3) The debian kernel's debuginfo does "objcopy --only-keep-
debug"...That seems like it shouldn't cause systemtap to blow up, but
it does. I guess that's a known bug?
4) Why does it blow up *differently* depending on whether it found the
file in /usr/lib/debug or /lib/modules?
5) Whose bug is it that systemtap doesn't look for /usr/lib/debug/.../
autofs4.ko, but only autofs4.ko.debug?
Apparently this is a difference between debian and Fedora. Fedora
systems append .debug, Debian systems do not. My guess: debian should
be patching their copy of elfutils to not append ".debug"? But maybe
that's an upstream bug, and it should try both by default (or
something). I dunno.

Collected data entries

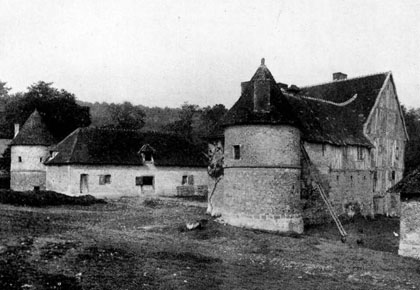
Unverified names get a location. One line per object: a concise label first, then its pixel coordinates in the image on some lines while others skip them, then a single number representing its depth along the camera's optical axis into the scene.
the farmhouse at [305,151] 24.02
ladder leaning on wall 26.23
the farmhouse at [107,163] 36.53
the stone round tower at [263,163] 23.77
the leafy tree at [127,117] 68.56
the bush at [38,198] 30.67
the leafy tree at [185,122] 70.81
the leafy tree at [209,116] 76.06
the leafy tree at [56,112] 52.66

* * *

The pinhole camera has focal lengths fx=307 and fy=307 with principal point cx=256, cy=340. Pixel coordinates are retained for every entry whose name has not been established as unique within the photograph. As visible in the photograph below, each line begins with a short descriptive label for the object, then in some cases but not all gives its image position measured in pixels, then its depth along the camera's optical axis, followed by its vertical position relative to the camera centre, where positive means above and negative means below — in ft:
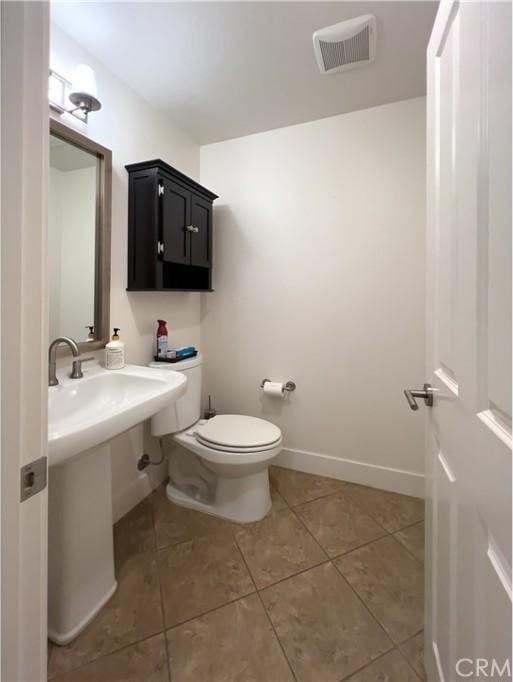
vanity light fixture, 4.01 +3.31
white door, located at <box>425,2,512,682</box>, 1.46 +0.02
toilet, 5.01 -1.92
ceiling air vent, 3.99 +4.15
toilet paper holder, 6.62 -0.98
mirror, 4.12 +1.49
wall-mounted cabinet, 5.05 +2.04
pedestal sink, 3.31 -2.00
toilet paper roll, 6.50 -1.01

==

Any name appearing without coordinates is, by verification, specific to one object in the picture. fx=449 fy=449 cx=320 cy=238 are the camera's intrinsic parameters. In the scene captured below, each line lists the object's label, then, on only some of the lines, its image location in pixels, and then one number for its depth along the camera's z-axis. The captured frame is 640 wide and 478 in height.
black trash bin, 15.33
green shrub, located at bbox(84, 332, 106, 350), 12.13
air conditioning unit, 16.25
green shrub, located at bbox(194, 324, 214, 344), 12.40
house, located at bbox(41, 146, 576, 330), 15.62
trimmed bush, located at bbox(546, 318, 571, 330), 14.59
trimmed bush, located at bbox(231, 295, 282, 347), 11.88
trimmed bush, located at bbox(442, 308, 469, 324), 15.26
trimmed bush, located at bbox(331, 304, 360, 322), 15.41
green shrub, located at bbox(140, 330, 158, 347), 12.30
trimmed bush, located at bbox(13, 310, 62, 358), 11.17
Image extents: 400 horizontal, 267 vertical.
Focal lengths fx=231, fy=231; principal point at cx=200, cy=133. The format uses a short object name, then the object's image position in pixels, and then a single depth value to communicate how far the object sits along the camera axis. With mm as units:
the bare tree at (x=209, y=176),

Check your understanding.
[a] Condense the paragraph of the systemtap post beginning "Apparently this is a difference" into a short bulleted list that keeps its main points.
[b] Resume the systemtap post after its final sentence and write one more paragraph in the same voice.
The data entries are separate material, unrelated to the systemtap post.

Responses to the tasks.
[a]
- Fedora systems append .debug, but Debian systems do not.
- The writer's guess is that Debian should patch its copy of elfutils so it doesn't append ".debug".
- It might instead be an upstream bug, and elfutils should try both by default.
- The writer is unsure.

[b]
Someone else discovered the ".debug" issue in another program:
http://www.visophyte.org/rev_control/patches/chronicle-recorder/debian-usr-lib-debug-support.patch
And here's the debian reference about how to install debuginfo:
http://www.debian.org/doc/developers-reference/best-pkging-practices.html#bpp-dbg
I guess all these except the first are probably bugs in elfutils, not
systemtap, so perhaps I should be reporting it there instead. But
despite what you might think, I actually have no clue about any of
this crap: any clue you might infer from the above has all been gained
by random flailing over the course of the last couple hours. So I
figure it's safer to report here, first and redirect if requested. :)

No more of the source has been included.